Those exceptional circumstances are missing here. The crux of Smith's argument is that it is fundamentally unjust to require him to continue to serve a sentence that is "unconstitutional under both Ohio's and the United States Constitutions." (Doc. No. 10 at 1.) As the Second Circuit observed, this is not an exceptional circumstance because "[v]irtually all habeas corpus petitioners argue that their confinement is unlawful." Iuteri v. Nardoza, 662 F.2d 159, 162 (2d Cir. 1981). It is also the same argument on which Smith premised his underlying habeas petition. (Doc. No. 1 at 12-15.)
Smith argues that because his "illegal confinement concludes on May 13, 2020," he must be immediately released from prison, or "federal review would be futile and pointless." (Doc. No. 6 at 1.) Smith is correct that a habeas petition filed on June 28, 2019, is unlikely to be finally resolved before May 2020. However, the sentencing documents he references suggest that he may be subject to post-release control by the Adult Parole Authority for up to three years following his release. (Doc.

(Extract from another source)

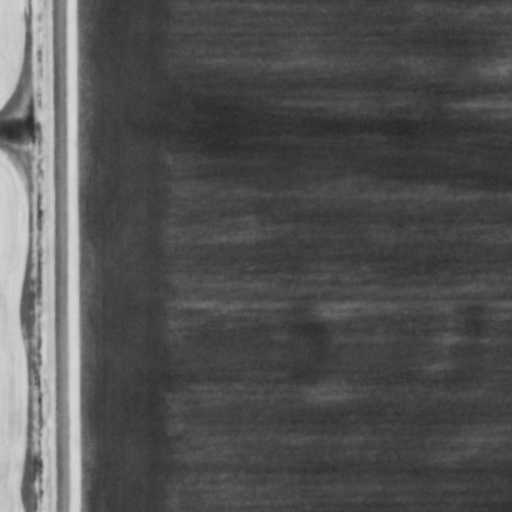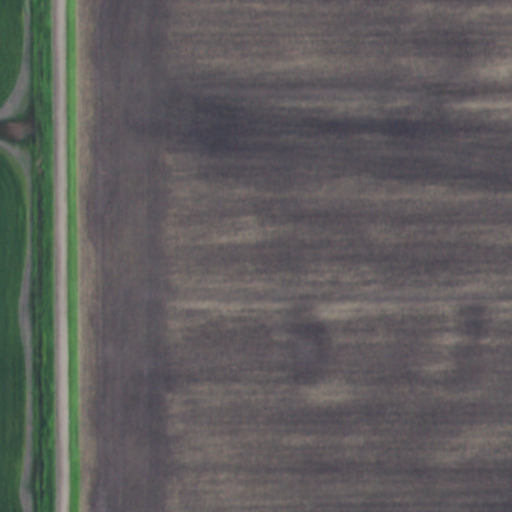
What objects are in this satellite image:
road: (59, 255)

No. 11-1, Ex. 36 at 125.) The Sixth Circuit has held that "[i]ndividuals subject to post-release control, like individuals subject to supervised release in the federal system, satisfy the "in custody" requirement." In re Stansell, 828 F.3d 412, 416 (6th Cir. 2016). As a result, it is probable his habeas petition will not become moot on his release from prison.

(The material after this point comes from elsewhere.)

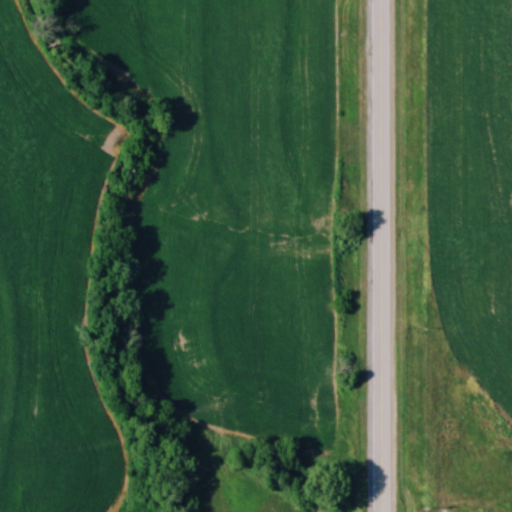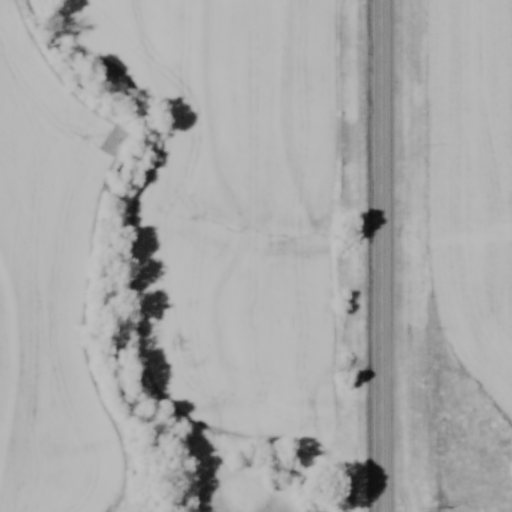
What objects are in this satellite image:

The only factors Smith raises that are outside the merits of his habeas petitions are that he has four children, and he has ties to the Akron, Ohio community, including a residence there. (Doc. No. 6 at 10, Doc. No. 10 at 8.) These factors are not neither exceptional nor persuasive, especially given that Smith is currently imprisoned because the trial court found that he had violated the community control supervision to which he was originally sentenced. (Doc. No. 6-2 at 12.) The record shows no indication that these factors have changed since the state court first granted, then revoked, his release under community control supervision.

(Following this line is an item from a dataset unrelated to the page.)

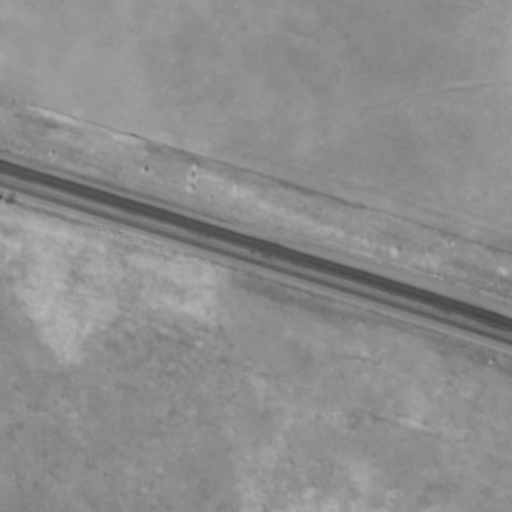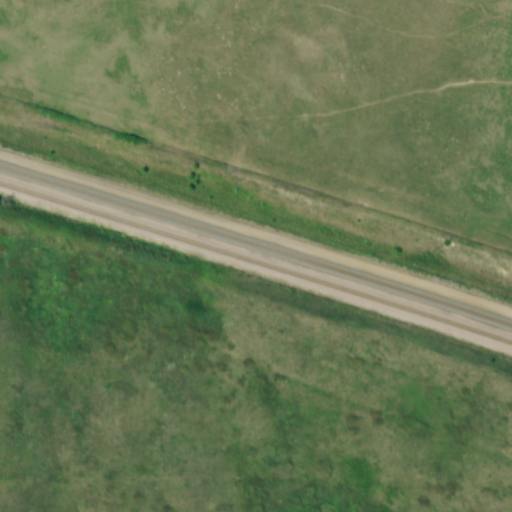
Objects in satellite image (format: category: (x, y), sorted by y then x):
railway: (256, 245)
railway: (256, 257)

Smith's motion fails to establish the existence of any exceptional circumstances which merit release on bond. Accordingly, the Court recommends that the motion for bond be DENIED. Date: November 7, 2019
s/ Jonathan D . Greenberg
Jonathan D. Greenberg
United States Magistrate Judge
OBJECTIONS
Any objections to this Report and Recommendation must be filed with the Clerk of Court within fourteen (14) days after the party objecting has been served with a copy of this Report and Recommendation. 28 U.S.C. § 636(b)(1). Failure to file objections within the specified time may waive the right to appeal the District Court's order. See United States v. Walters , 638 F.2d 947 (6th Cir. 1981); Thomas v. Arn , 474 U.S. 140 (1985), reh'g denied , 474 U.S. 1111 (1986).